■ Work instruction ■
Once the pictures are set aside, reproduce the remaining data exactly.

■ Collected data ■
┄┄┄┄┄┄┄┄┄┄

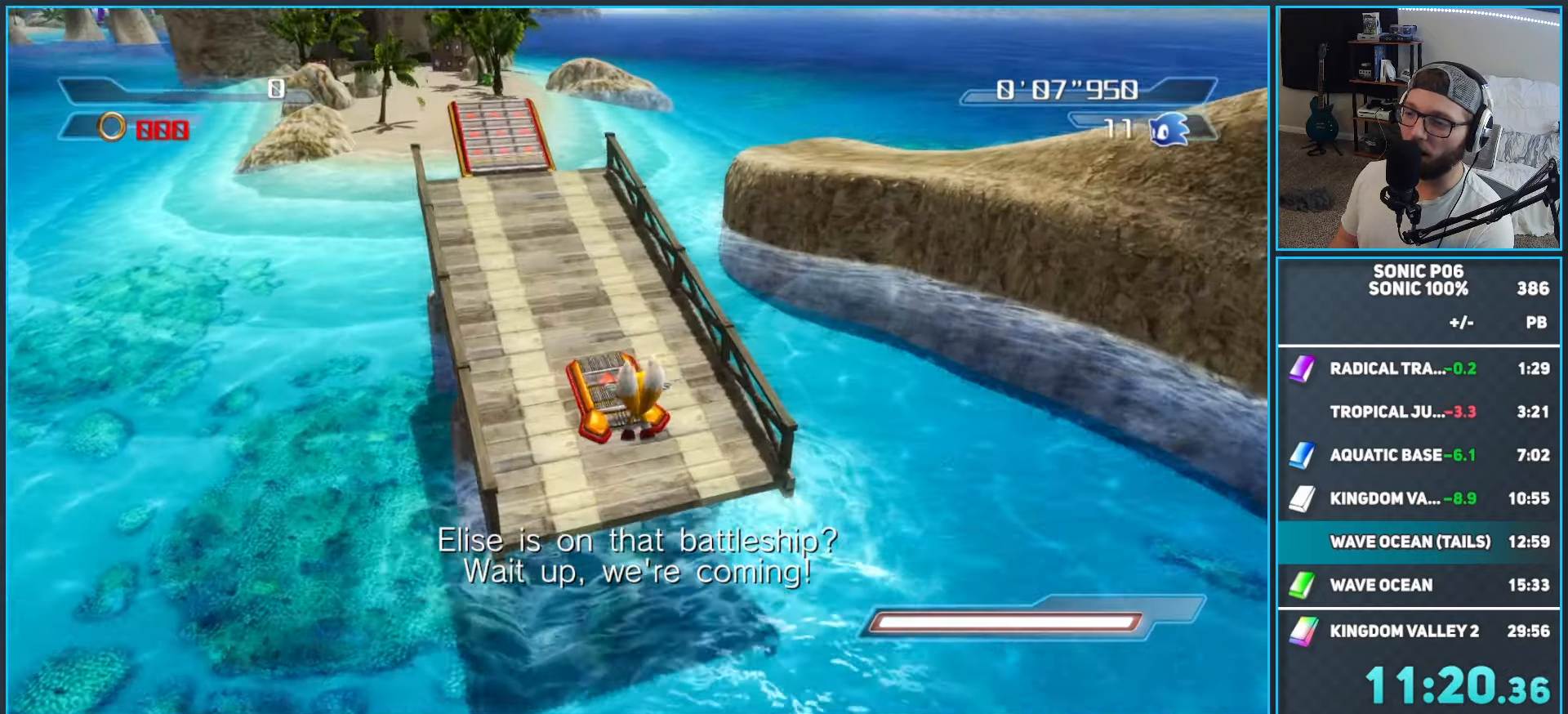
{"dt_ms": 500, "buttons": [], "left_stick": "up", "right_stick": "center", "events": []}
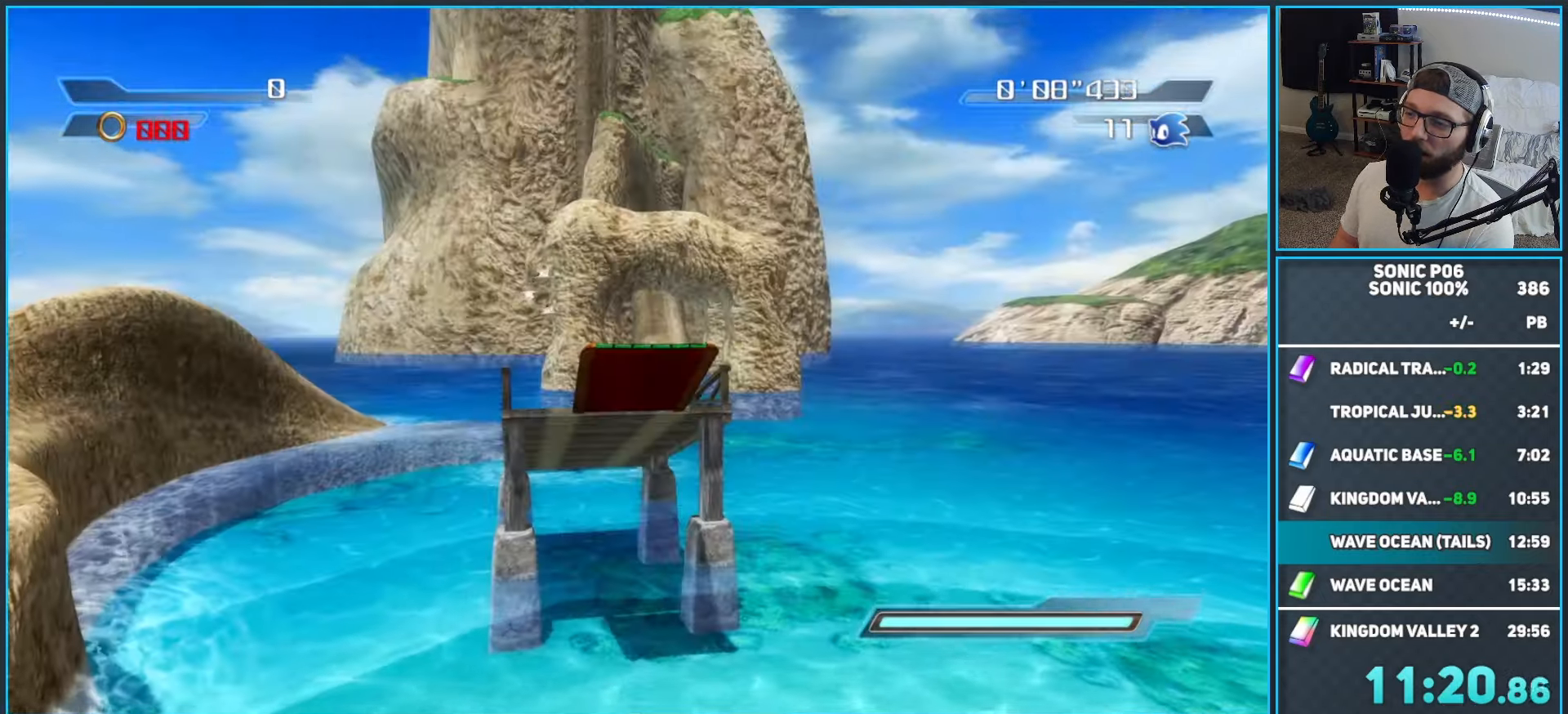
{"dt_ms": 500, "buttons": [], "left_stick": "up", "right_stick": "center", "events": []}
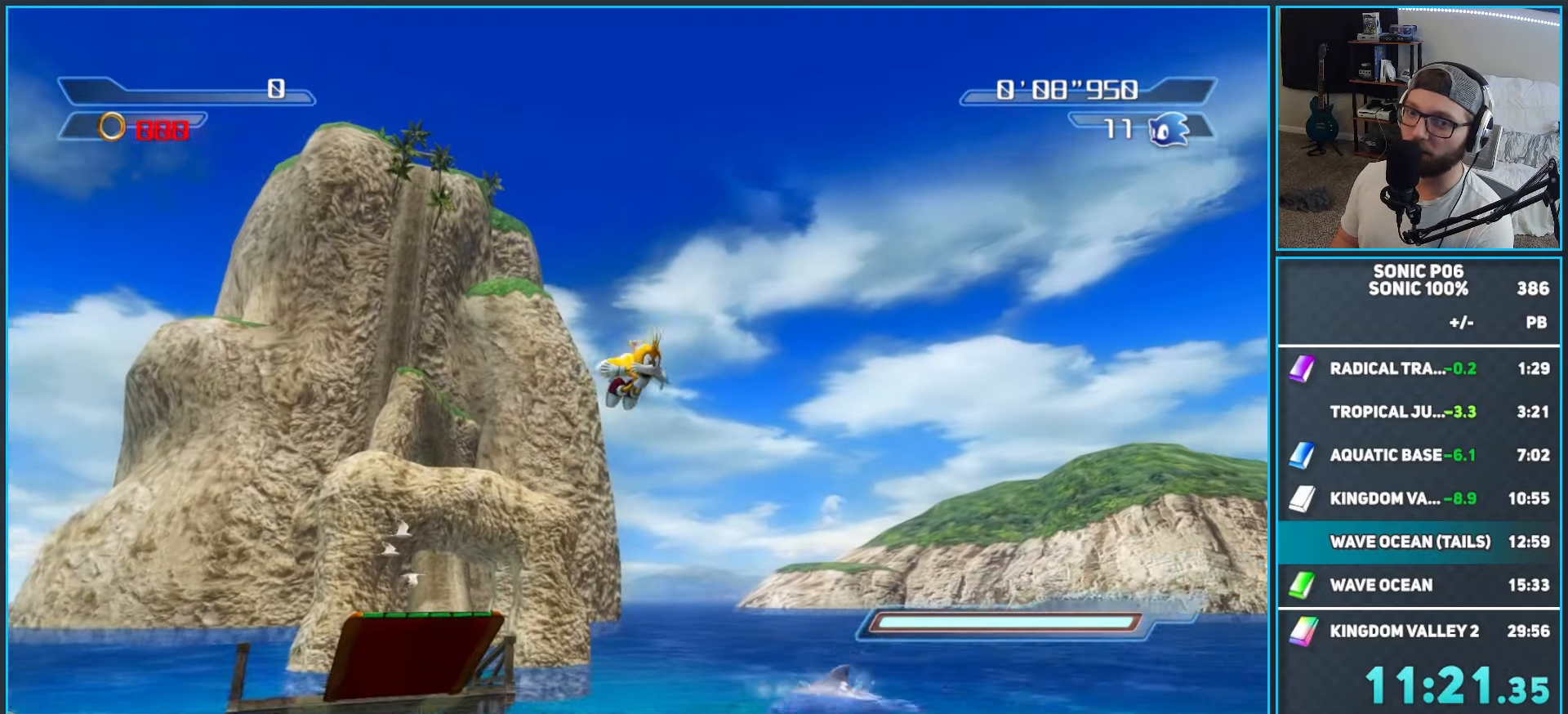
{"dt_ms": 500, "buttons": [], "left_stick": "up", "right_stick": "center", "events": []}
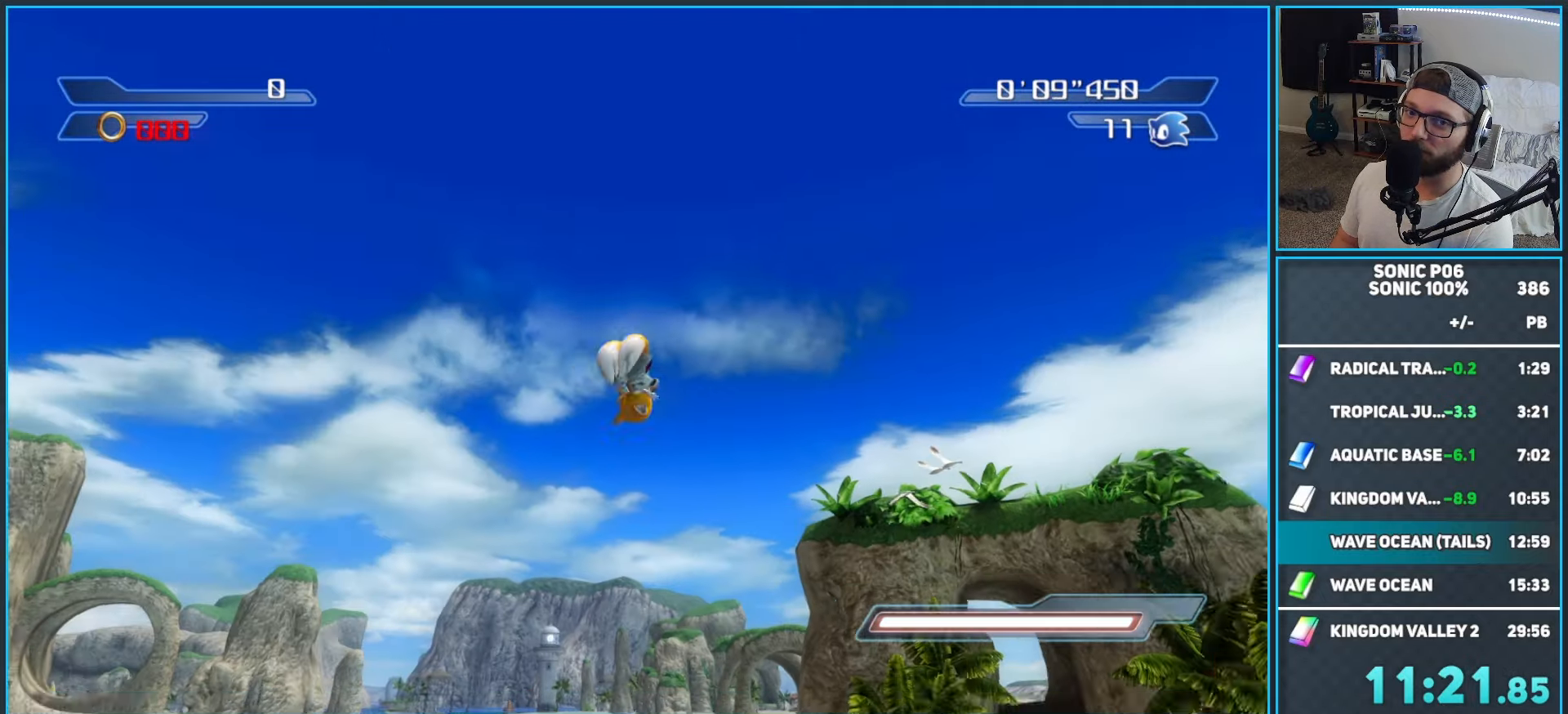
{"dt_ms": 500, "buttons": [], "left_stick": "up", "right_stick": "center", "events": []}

┄┄┄┄┄┄┄┄┄┄

■ Output of the task ■
{"dt_ms": 500, "buttons": [], "left_stick": "up", "right_stick": "center", "events": []}
{"dt_ms": 500, "buttons": [], "left_stick": "up", "right_stick": "center", "events": []}
{"dt_ms": 500, "buttons": [], "left_stick": "up", "right_stick": "center", "events": []}
{"dt_ms": 500, "buttons": [], "left_stick": "up", "right_stick": "center", "events": []}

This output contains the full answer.